I wrapped my bleeding foot up while Diana grabbed the boards. Then we headed back to the parking lot.
“Get home as soon as possible,” she advised. “Soak your foot in the hottest water you can stand. It will suck the venom out. Make sure you change out the water every 30 minutes and do that for about an hour and a half. If there’s a piece of the stinger in there, get it out with tweezers. If it gets infected, go to the ER. Whatever you do, don’t seal it up. You need to let the venom get out.”
“That’s it,” I asked. “And then what?”
“The pain will last anywhere from an hour to five hours,” she said. “Just don’t let it get infected. I can drive you home if you want me to.”
“I’ll be ok,” I said. “I’m only a couple miles away.”
“Text me when you get home and then again in an hour to let me know how you’re doing.”
We hastily said goodbye at her car as she handed me my car keys. I hobbled to my car as I tried to “climb into the pain.” (A coaching technique we use instead of struggling against the pain or trying to disassociate from it.) I called my uncles from the car and asked if I could soak my foot at their house in case it got worse and I needed to be taken to urgent care.
By the time I got to their house, they’d run a very hot bath for me and had directions pulled up on an iPad for how to deal with a stingray injury.

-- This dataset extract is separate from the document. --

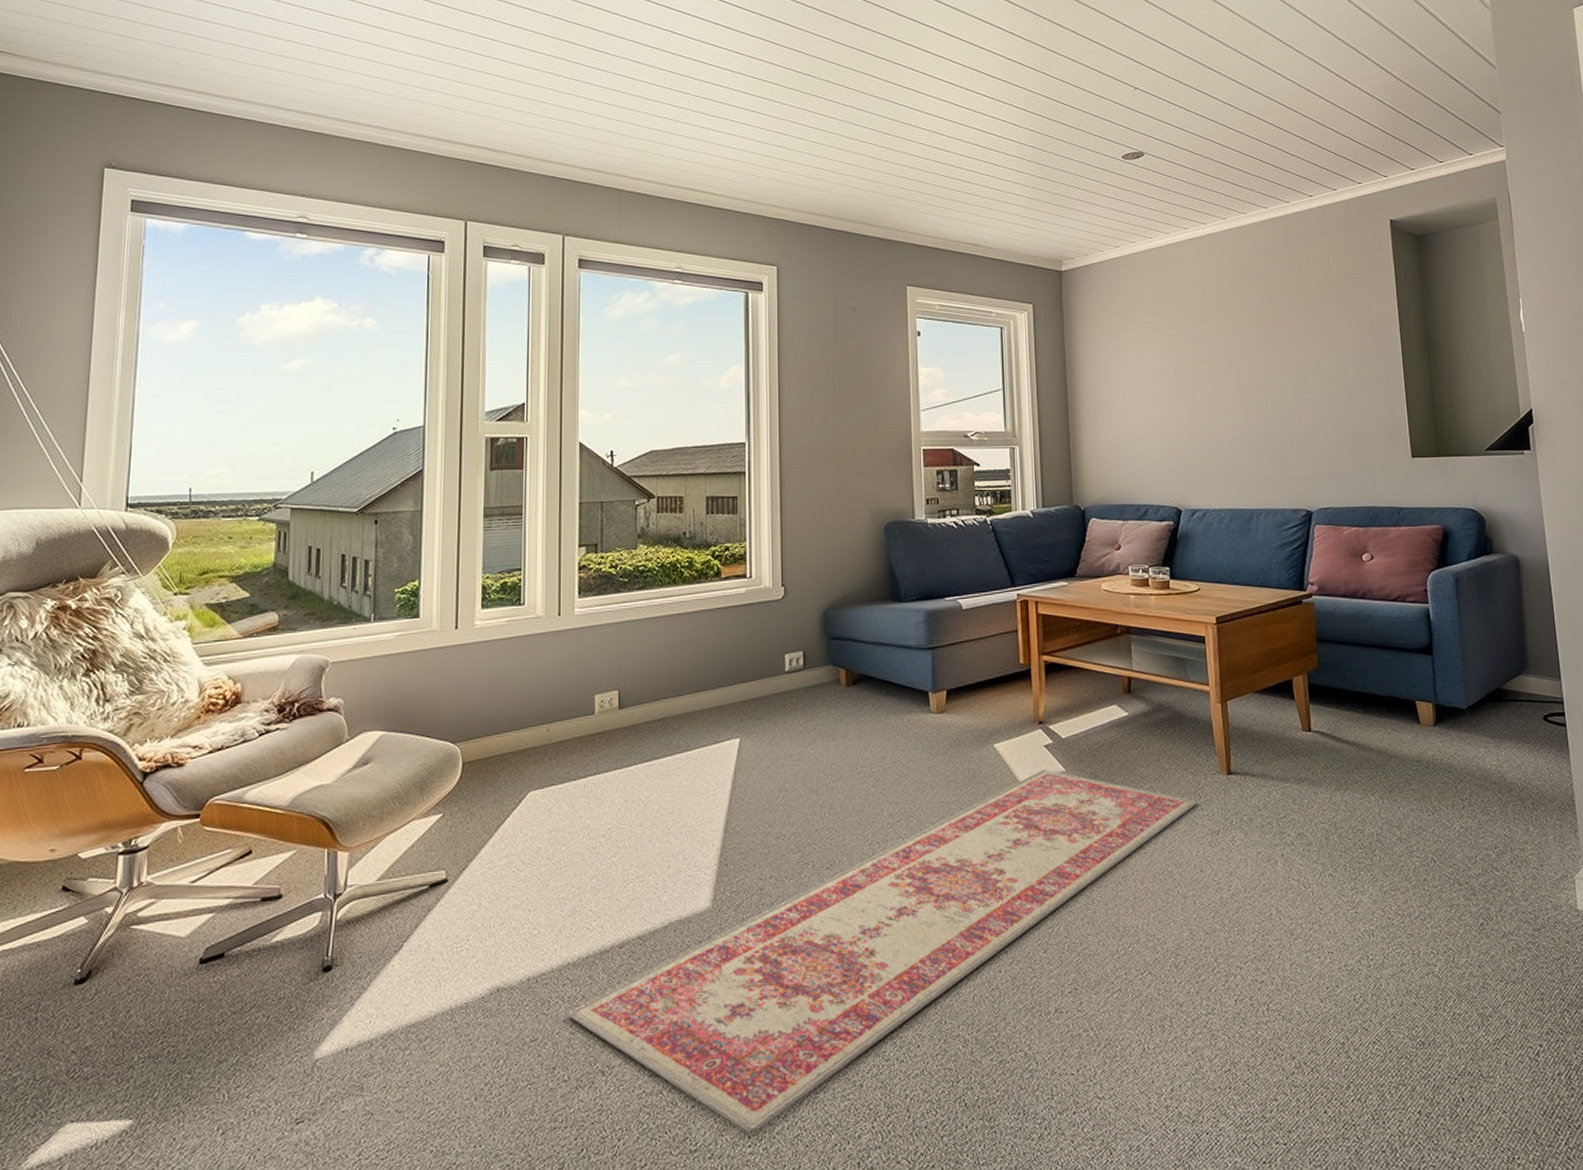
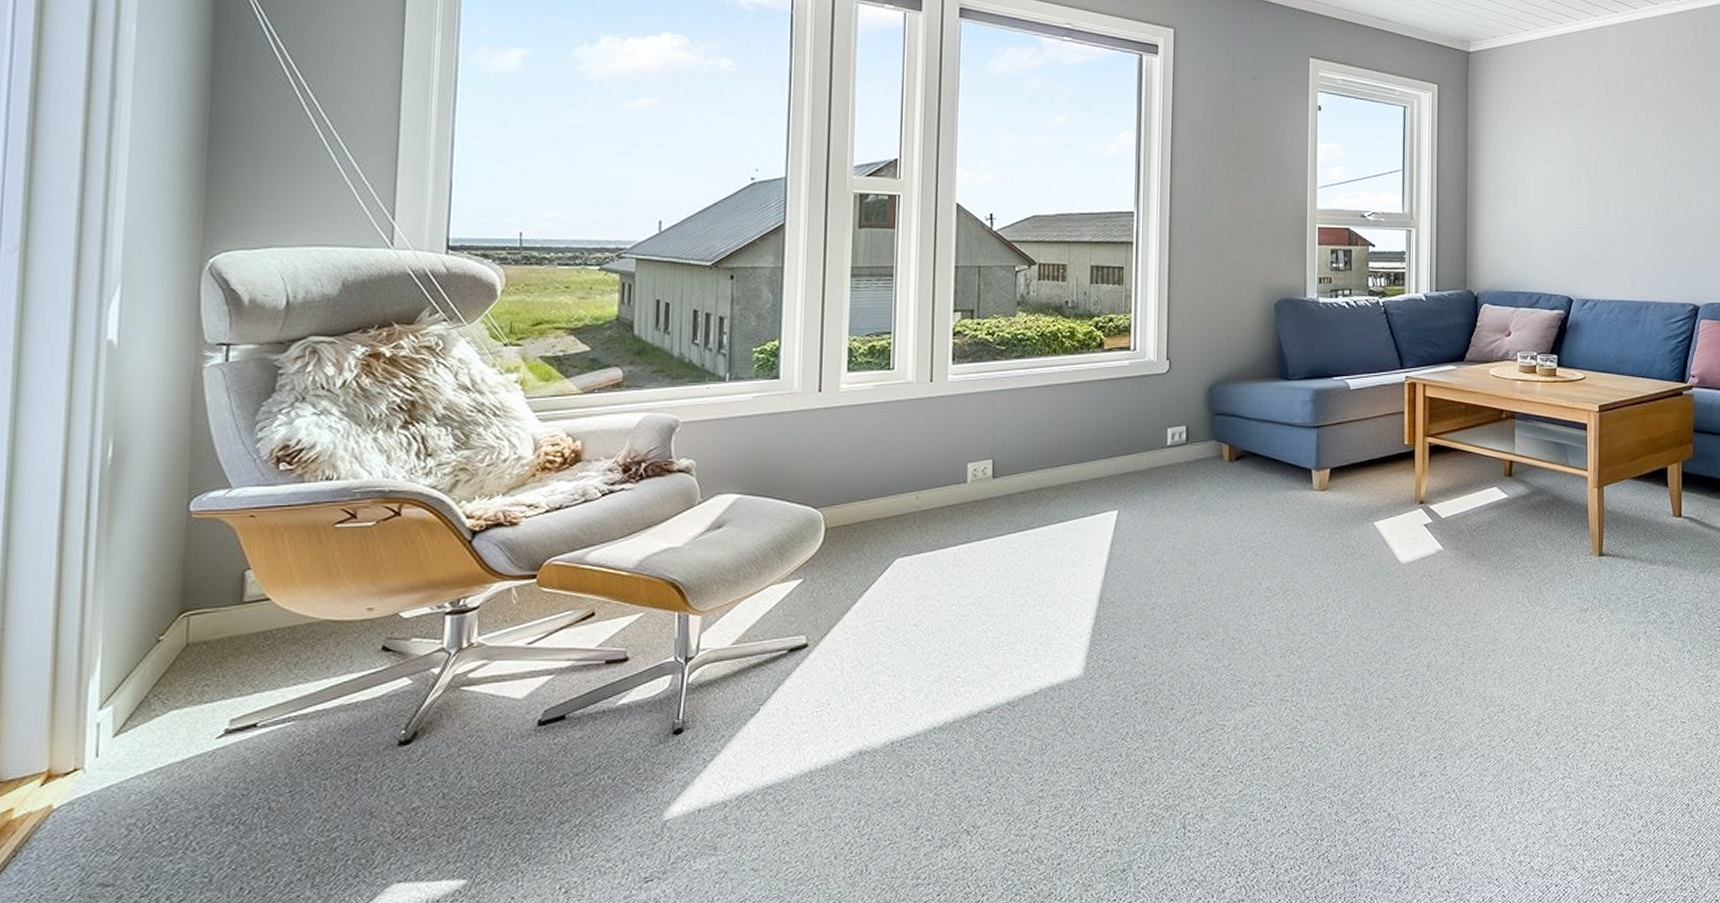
rug: present [567,769,1197,1134] -> none [932,547,1568,889]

The hot water greatly alleviated the pain and I noticed what was once a purple area around the cut started to disappear.
Having a good hour to sit by myself and contemplate this morning, I realized that I wasn’t upset about the sting. Did it hurt physically? Oh yea! But was I frustrated, angry or sad about it or the stingray? Nope.

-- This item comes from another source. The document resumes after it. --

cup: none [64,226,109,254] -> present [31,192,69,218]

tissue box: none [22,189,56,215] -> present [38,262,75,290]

This was a big moment for me. I wasn’t telling myself a story about it. It was very matter-of-fact. It didn’t even take away from the pleasure of the surf lesson. If anything, it added to the experience. My thoughts were, “Wow, well this is cool. I haven’t been stung by a stingray before. That’s now something I know what it feels like.”
I was fascinated with the whole thing. And sending compassion to the stingray, who was only trying to protect itself from being stomped by some behemoth creature flailing it’s appendages at it.
When I told my husband I explained it as “getting the whole surfing experience…up close and personal with nature.”
His response (once he knew I was alright) was hysterical: “Should I pee on it?”
Once I got home, showered, and covered my foot in a sock, I was still felt throbbing pain, so I said a mantra:
“Even though I have throbbing pain in my foot, I deeply and completely love my body and myself.”
I didn’t expect anything to happen as a result from it. My intent was more so because it felt like the right thing to do, to honor my body and be compassionate and loving toward it. Oddly enough, within minutes the pain was gone. It could have been it just ran it’s course and was over after a couple hours…or positive thinking really does heal pain.
I wonder how long I should stay out of the water now before another surf lesson?